When you joined Company B, your prior unemployment insurance claim ended.

This is probably untrue. I have returned to work following a period on UI, and then found myself out of work again within a year. Here in New York, my original claim was still open and I was able to just continue claiming unemployment without starting a new claim.

That said, New York State did have access to the fact that I had worked during the un-accounted-for period, and sent me a lovely questionnaire to fill out regarding the nature of said work and the reasons for my return to the breadlines. You fill out the questionnaire, send it back, and chances are you get to keep claiming*. It's mainly just for their records, not some kind of test to see whether they can yank away the benefits.

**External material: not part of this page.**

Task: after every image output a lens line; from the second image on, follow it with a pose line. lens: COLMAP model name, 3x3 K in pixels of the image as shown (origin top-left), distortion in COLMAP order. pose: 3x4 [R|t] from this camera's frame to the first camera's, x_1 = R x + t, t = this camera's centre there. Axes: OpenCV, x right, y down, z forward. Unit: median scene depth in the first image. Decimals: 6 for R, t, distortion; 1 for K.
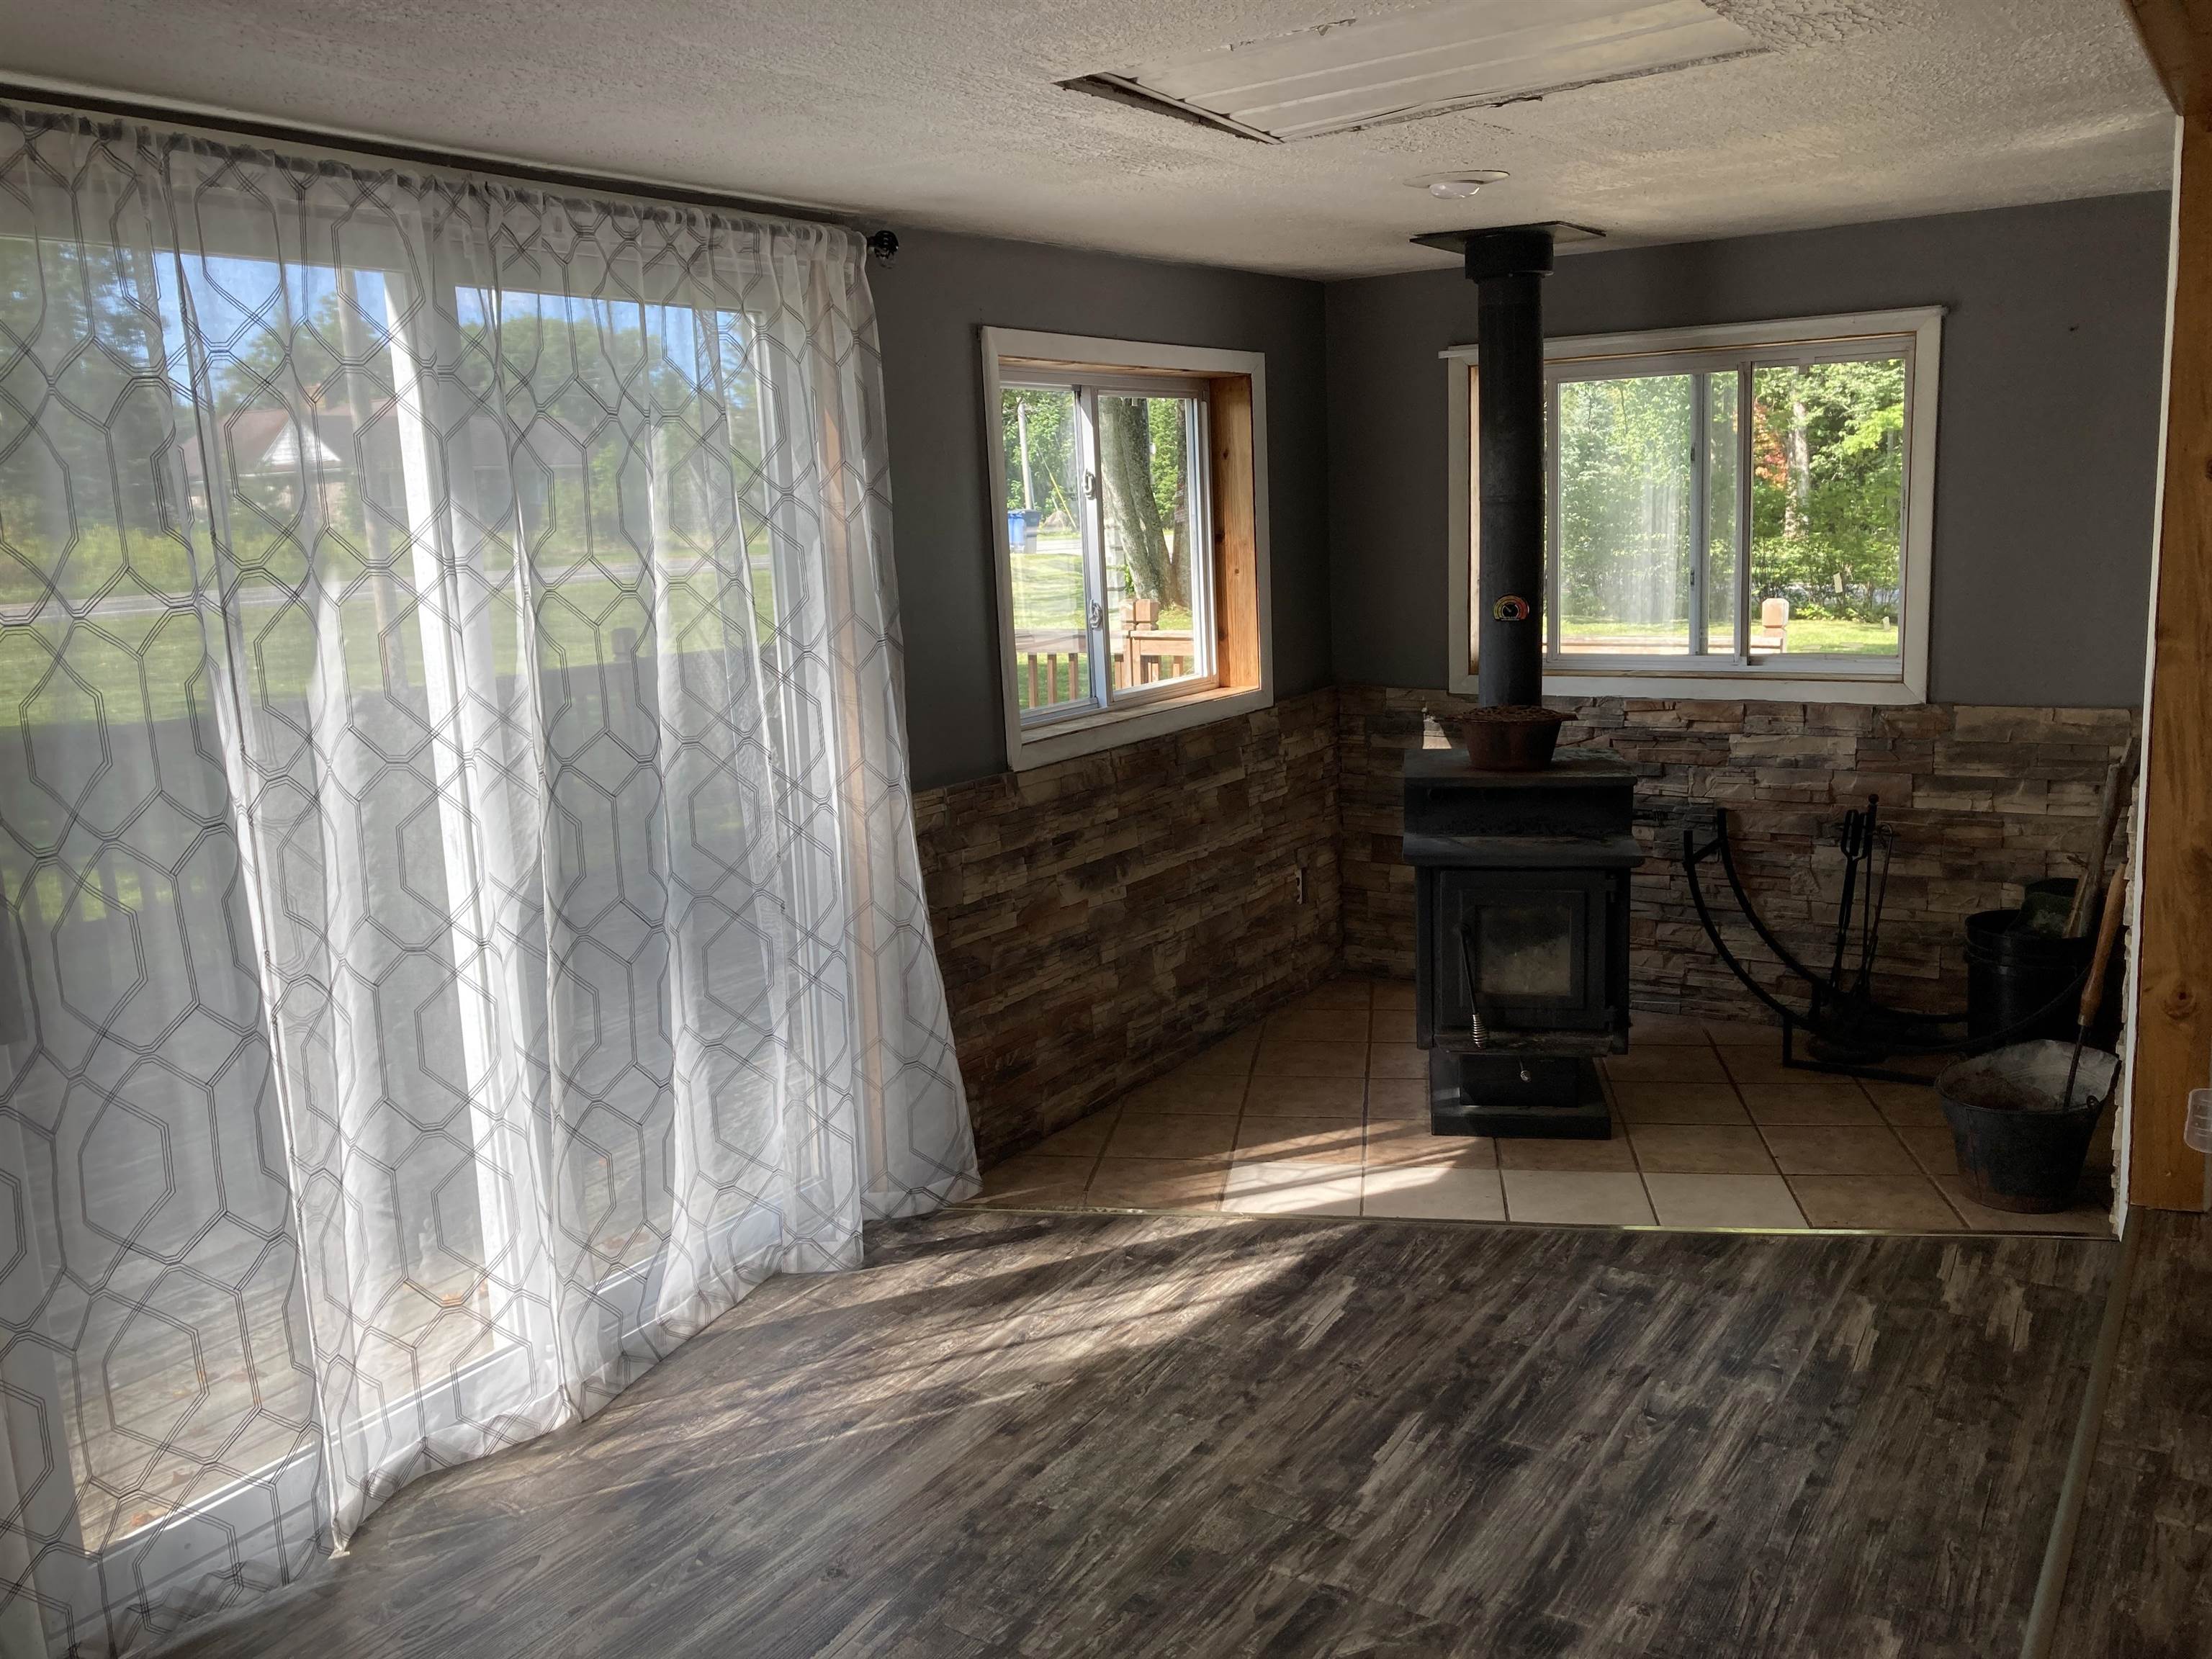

Unless company B contests your claim, you will not necessarily have to prove anything to anyone (aside from furnishing basic information about your most recent employer). Even if your claim is contested, I believe the onus is on the company to prove that you are ineligible.

IANAL, but I am someone who has spent a lot of time on unemployment these past few years.

*Unless of course you are really blatantly obviously ineligible based on information you have provided to them. Quitting vs. being laid off is not necessarily one of those circumstances.
posted by Sara C. at 12:38 PM on August 27, 2010

Oh, and before you go ahead and claim UI, you might want to find out whether, in the event that company B contests, what happens to any funds that had been given you you in the meantime. These things take time. Possibly a longer time than you would be claiming, if you found a job quickly. But it would suck if you had to pay it all back.
posted by Sara C. at 12:41 PM on August 27, 2010

Sara may be technically right that, if you file an unemployment insurance claim now, Oregon would reopen your February claim instead of starting a fresh file. And it's certainly true that work you did for Company A would "count" toward calculating the benefit after Company B laid you off.

However, Company B did not lay you off, and that's the important distinction between your case and Sara's.

Again, Valkyryn's link is where you need to go. Can you make a case that you had "good cause" to quit and made a "good faith" effort to remedy what was intolerable about your job? If so, file for unemployment -- there's no harm in that. Just be ready to defend your version of the story when Company B contests the claim.
posted by gum at 1:01 PM on August 27, 2010

When another place laid off someone who quit working for my employer to work for them, my employer got stuck with a portion of the bill, and his unemployment payment was based on what he made both with us and at the new place. The claims will probably be separate (though I know some people who take short-tern jobs while on UI do keep the same claim number.)

You don't need to talk to your former employer, you need to talk to the agency you file with. I hope you documented the hellishness and attempted to address it before quitting.